Top positive review
Meticulous, original, stimulating: but the subtitle's superlatives are inaccurate
on 11 July 2016
I am somewhat paraphrasing Morgaine's review, because she says so much I agree with:
Dennis spent over ten years visiting Stonehenge up to three times a week, and attending all the open Solstice celebrations. He spent four years working with experts on Stonehenge, and the A303 Stonehenge Test Pit Project, and he was closely involved with the 2002 discovery of the Amesbury Archer, and the 2003 discovery of the Boscombe Bowmen. He's often to be seen talking with the archaeologists there and providing original information on Stonehenge.
This is all good validation of Dennis' expertise.
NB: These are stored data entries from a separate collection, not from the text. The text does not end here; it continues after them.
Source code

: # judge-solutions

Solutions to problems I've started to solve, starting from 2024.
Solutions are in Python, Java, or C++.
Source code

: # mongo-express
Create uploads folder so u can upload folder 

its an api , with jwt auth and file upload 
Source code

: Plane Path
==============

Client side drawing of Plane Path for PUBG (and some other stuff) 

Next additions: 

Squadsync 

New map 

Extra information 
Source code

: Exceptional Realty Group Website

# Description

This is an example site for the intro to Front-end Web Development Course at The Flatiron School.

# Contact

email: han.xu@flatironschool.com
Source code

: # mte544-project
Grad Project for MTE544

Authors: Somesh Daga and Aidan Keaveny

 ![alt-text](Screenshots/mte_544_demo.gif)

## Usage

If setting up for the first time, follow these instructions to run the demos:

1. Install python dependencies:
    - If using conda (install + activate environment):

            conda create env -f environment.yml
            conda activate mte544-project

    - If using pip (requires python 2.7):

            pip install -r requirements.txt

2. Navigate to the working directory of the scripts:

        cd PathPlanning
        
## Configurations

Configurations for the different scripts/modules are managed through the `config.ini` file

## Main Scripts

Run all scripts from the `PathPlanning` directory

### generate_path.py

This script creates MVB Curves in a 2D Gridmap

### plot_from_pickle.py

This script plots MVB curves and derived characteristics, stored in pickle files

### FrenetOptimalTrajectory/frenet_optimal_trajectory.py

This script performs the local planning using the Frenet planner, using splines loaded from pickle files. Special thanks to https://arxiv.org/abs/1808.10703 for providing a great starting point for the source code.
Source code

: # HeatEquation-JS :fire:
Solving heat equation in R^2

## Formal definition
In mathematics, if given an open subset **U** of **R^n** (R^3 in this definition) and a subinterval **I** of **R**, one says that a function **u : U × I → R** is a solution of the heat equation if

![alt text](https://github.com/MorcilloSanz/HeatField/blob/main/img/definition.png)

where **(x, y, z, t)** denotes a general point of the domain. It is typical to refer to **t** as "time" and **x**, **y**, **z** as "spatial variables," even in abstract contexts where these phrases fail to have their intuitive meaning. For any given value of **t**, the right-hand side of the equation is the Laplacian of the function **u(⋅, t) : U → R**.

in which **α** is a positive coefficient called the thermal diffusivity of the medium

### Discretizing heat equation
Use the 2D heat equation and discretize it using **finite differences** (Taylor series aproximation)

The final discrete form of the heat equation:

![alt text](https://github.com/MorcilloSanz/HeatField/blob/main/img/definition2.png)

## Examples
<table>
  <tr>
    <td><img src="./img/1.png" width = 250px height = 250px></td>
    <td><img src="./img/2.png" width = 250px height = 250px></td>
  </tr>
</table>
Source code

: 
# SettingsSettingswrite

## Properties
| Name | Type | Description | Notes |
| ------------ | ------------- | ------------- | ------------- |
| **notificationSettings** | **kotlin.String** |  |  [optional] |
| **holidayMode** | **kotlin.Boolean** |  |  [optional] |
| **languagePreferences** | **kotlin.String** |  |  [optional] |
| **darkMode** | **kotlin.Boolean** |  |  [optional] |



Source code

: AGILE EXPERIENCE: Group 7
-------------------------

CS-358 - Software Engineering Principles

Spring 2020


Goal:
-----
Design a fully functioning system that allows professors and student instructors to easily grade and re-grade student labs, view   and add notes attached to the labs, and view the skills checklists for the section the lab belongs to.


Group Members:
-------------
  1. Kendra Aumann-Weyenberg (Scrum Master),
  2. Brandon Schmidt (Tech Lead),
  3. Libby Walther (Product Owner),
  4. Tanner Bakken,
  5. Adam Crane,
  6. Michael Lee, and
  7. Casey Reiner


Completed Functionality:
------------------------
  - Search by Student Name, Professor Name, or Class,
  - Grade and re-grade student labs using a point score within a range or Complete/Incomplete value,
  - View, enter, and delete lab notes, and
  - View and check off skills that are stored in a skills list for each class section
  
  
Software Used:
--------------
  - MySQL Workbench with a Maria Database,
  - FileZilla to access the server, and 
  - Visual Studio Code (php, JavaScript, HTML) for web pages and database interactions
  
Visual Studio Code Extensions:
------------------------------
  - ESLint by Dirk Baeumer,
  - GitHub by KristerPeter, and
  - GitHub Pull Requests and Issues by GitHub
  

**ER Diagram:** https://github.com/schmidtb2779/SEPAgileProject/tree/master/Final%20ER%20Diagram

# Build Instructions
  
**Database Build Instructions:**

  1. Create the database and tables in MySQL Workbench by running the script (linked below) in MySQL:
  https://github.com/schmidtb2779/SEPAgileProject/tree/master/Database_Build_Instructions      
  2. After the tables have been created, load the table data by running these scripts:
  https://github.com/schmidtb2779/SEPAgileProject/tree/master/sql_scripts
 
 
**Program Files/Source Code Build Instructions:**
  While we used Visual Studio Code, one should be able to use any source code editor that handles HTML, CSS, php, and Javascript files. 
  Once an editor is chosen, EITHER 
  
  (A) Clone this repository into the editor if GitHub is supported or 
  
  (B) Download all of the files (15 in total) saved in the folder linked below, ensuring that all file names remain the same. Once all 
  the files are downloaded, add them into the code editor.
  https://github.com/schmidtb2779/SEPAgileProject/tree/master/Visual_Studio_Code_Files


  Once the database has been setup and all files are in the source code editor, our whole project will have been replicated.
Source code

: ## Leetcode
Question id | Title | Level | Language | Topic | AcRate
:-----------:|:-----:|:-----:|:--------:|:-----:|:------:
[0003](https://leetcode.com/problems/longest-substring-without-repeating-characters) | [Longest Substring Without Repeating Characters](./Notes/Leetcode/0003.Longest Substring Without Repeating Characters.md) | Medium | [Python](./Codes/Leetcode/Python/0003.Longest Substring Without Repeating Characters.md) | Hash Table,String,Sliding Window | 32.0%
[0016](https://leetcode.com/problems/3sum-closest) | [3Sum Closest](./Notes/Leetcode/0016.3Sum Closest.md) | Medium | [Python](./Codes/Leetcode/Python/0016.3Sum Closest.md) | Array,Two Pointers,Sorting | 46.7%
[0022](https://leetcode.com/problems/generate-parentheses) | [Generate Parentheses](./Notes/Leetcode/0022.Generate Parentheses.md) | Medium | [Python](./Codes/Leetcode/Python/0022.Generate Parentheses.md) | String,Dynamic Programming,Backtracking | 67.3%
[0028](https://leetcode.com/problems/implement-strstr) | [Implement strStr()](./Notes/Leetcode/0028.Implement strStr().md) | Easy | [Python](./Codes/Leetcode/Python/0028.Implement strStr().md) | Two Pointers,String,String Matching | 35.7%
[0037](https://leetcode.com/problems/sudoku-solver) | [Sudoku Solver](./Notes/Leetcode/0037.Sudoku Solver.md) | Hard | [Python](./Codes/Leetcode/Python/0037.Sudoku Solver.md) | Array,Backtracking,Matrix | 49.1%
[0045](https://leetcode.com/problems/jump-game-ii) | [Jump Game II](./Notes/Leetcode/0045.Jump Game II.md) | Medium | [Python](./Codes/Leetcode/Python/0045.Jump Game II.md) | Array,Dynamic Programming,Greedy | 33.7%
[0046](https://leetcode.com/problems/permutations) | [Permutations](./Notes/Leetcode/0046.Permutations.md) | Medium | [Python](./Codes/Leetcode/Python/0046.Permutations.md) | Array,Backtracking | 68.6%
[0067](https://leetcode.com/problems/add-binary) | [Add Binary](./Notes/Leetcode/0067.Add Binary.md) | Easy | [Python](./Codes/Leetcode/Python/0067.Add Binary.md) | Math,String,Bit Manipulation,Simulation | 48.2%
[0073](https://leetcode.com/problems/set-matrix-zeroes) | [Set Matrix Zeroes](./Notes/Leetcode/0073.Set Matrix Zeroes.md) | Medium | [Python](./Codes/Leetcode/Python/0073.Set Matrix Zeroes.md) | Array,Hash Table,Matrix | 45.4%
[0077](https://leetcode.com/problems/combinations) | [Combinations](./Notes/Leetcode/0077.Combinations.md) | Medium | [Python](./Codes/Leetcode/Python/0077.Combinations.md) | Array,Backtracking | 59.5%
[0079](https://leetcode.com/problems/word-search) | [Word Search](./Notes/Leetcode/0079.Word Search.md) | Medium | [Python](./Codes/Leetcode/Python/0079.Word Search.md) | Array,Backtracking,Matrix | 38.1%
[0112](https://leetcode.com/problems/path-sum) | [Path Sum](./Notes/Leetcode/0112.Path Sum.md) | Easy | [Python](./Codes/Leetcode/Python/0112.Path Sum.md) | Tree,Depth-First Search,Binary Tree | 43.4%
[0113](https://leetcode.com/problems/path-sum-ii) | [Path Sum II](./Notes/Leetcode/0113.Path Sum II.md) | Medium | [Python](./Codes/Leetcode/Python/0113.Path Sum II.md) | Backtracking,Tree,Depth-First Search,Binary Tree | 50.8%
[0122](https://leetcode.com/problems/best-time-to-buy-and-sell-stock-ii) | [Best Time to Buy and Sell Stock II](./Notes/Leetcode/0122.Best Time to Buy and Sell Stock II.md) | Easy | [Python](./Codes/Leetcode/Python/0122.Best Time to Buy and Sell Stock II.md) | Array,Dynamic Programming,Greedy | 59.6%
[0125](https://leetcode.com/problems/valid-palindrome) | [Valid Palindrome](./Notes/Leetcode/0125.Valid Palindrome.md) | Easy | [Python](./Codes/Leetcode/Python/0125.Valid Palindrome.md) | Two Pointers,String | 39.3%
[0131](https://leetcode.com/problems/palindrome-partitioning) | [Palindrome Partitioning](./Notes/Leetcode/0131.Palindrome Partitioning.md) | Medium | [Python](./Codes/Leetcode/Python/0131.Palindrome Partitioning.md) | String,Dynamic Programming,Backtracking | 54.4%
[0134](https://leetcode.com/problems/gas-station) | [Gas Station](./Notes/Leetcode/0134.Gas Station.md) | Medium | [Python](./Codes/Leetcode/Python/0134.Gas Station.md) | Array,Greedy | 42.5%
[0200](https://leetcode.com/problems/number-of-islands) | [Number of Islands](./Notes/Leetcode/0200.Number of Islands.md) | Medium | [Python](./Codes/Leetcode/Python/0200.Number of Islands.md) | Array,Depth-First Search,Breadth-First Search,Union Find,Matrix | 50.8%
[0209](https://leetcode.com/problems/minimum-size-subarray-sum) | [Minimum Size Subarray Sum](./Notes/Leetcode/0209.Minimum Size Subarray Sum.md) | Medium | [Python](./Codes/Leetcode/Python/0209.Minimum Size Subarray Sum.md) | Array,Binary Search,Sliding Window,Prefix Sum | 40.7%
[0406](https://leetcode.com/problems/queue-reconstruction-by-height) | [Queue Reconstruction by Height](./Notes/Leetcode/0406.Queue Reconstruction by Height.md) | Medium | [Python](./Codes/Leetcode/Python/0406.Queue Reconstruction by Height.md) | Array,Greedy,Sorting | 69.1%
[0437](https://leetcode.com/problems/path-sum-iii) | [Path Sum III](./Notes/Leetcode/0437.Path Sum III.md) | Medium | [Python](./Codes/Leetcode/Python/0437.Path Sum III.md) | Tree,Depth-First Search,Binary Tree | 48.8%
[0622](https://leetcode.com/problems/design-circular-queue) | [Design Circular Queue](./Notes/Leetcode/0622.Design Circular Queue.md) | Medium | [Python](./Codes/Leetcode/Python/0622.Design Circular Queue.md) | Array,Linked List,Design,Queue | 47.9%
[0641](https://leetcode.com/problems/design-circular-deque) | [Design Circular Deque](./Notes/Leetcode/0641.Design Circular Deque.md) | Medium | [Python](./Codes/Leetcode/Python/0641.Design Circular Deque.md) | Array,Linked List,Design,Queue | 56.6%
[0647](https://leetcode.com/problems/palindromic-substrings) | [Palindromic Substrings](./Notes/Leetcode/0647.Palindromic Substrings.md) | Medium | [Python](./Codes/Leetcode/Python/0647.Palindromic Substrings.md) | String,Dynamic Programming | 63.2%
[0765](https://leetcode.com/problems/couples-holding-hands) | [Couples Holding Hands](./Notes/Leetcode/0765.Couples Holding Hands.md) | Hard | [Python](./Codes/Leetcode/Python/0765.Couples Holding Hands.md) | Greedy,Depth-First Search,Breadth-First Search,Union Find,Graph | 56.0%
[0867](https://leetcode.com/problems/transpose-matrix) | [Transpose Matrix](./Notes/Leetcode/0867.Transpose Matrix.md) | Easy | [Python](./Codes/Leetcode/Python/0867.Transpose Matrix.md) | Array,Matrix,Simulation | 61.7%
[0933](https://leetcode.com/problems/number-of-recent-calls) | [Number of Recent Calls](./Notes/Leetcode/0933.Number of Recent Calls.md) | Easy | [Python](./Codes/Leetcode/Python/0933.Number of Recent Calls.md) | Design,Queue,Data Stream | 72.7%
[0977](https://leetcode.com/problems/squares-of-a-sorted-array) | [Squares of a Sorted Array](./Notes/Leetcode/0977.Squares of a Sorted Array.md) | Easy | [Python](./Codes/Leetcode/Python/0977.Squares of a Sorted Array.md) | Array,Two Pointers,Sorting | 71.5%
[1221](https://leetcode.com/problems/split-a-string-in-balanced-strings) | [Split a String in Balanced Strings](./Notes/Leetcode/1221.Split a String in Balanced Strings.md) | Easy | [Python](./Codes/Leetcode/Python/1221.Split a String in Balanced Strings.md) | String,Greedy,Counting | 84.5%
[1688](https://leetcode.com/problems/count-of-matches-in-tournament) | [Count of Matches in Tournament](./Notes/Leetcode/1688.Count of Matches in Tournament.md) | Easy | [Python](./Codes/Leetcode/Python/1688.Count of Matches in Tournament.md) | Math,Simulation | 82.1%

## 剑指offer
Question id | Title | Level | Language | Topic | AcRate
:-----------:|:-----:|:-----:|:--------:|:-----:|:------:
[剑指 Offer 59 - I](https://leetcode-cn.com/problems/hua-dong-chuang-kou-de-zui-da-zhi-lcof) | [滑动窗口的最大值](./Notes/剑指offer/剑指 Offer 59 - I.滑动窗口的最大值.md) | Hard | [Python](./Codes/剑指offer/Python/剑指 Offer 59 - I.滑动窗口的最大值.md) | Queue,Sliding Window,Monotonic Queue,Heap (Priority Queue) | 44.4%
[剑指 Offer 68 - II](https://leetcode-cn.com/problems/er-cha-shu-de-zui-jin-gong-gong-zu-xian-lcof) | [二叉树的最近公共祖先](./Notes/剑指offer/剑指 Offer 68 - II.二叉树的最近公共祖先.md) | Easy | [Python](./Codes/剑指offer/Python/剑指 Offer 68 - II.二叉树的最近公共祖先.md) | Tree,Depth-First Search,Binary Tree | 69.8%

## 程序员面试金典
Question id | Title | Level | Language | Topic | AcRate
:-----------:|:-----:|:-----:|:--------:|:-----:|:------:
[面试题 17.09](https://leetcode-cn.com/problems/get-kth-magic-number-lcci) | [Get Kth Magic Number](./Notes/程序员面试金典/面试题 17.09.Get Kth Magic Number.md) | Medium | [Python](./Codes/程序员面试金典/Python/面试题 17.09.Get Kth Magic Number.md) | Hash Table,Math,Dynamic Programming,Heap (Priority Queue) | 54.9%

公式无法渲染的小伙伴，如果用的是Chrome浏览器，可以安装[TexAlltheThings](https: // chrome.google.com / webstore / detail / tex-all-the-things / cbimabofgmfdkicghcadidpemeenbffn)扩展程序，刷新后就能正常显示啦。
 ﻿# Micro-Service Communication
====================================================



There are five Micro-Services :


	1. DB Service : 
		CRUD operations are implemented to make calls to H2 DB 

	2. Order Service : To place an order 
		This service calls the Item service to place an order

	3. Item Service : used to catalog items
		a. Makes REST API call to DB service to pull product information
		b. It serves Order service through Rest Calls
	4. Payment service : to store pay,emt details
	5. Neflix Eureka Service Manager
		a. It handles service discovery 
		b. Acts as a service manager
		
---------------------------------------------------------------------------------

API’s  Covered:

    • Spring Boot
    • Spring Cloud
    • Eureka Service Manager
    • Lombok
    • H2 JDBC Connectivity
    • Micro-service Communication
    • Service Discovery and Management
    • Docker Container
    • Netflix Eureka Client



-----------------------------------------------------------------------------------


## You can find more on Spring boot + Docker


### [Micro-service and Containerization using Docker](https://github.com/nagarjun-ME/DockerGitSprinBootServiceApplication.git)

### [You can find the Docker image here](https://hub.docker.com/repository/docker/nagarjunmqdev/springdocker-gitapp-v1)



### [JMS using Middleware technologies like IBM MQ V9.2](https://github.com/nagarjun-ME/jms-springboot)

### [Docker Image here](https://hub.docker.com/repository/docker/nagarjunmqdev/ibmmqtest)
Dennis then approaches his research in highly original way, treating this as a 2,000 year old `missing persons' case. His method and thinking are meticulous, and yet this book is a great read. Dennis tracks down fascinating clues in the New Testament that make very compelling evidence once they're identified, pieced together and placed into context. Next, he explores the landscape and features of the West of England, bringing into play many archaeological insights about the regions in which the legends place Jesus. Finally, he profiles the prominent individuals and groups who may hold value in this search for the truth. A clear differentiation is made between plain facts, archaeological conclusions, assumptions based on circumstantial evidence and personal opinions. No attempt is made to hide supposition within more solid points to justify a theory. He does not choose to use hidden or disputed sources and the integrity of this approach makes the conclusions of the book all the more convincing.
I too am left wondering why no archaeologist or churchman has investigated this subject this carefully in this kind of way before. No, it has not been done before. I am left wondering at the superficiality of some of the reviews here, which miss the importance of thoroughness, and of working from indisputable evidence and from a intelligently commonsensical grasp of human nature, in order to justify extraordinary conclusions. If his conclusions then sound dogmatic and unproven and wild if taken out of context, this seems to merely show the inability of the reviewer to grasp the meticulous care that has gone into the journey of proof.
As a Christian with Druid sympathy, I've always been interested in stories of ancient Britain and this stands alongside the best - yes, alongside Gordon Strachan and Carmina Gadelica. It is just different, the music has a different beat.
The one thing missing is appreciation of the corpus of legends and evidence of Jesus travelling East, both before his work in Israel and after - yes, after - the Crucifixion and Resurrection. Look at the work of Holger Kersten for starters. Add the Aquarian Gospel, the Book with Fourteen Seals, and Anna the Grandmother of Jesus, for perspective. Watch the DVD "Jesus in India" concerning years he spent in Jaganath, before the age of 30. There is a great deal of evidence, if one looks carefully.
My impression is that Jesus' journeys west took place between the age of 12/13 and about 20. Up to that age, he was also a student, as "ben Joseph" together with "ben Zacharias", in the Essene community of Qumran, according to another extraordinary account, "Jesus and the Essenes". Feared discovery of his Essene connections is another reason it could have been seen as good to have Jesus travel far away after revealing how (uncomfortably) deep his understanding already went.